Again she thrashed and cursed under the gag.

“ You thought it was cute, first time I called you Judgess in your courtroom office, way back when you was still just a judge in Houston. I could tell you thought it was cute. You still like it some?” he asked, a hissing snicker escaping him. 'Treated me like dirt when I come to speak to you personal about taking on Jimmy Lee's appeal case, remember?”

She lay perfectly still and silent, thinking. I'll be damned if I'll put on a show for this mother fuckin' throwback son of a motherless fucking pig.

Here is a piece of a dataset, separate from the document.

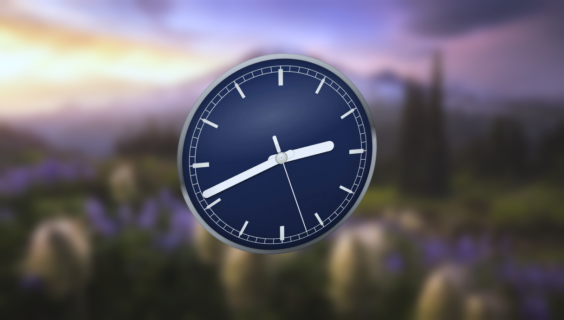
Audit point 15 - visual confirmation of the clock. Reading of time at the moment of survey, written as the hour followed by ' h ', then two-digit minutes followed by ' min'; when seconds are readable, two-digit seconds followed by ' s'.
2 h 41 min 27 s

He laughed hollowly, as if he understood her silent curse. He lit a lantern and studied her and his dead son where they lay like some kind of game with four legs and four arms. He hemmed and hawed for a few long minutes, then, taking his lantern with him, he left her in the empty darkness of what felt like a barn, alone with the diseased thing that meant to kill her in flowing ooze and in slow motion. Only a small light was left burning, a single flame that dipped and rippled with the intermittent wind through the cracks. The old man had left a small candle burning on the stool where he'd been sitting earlier.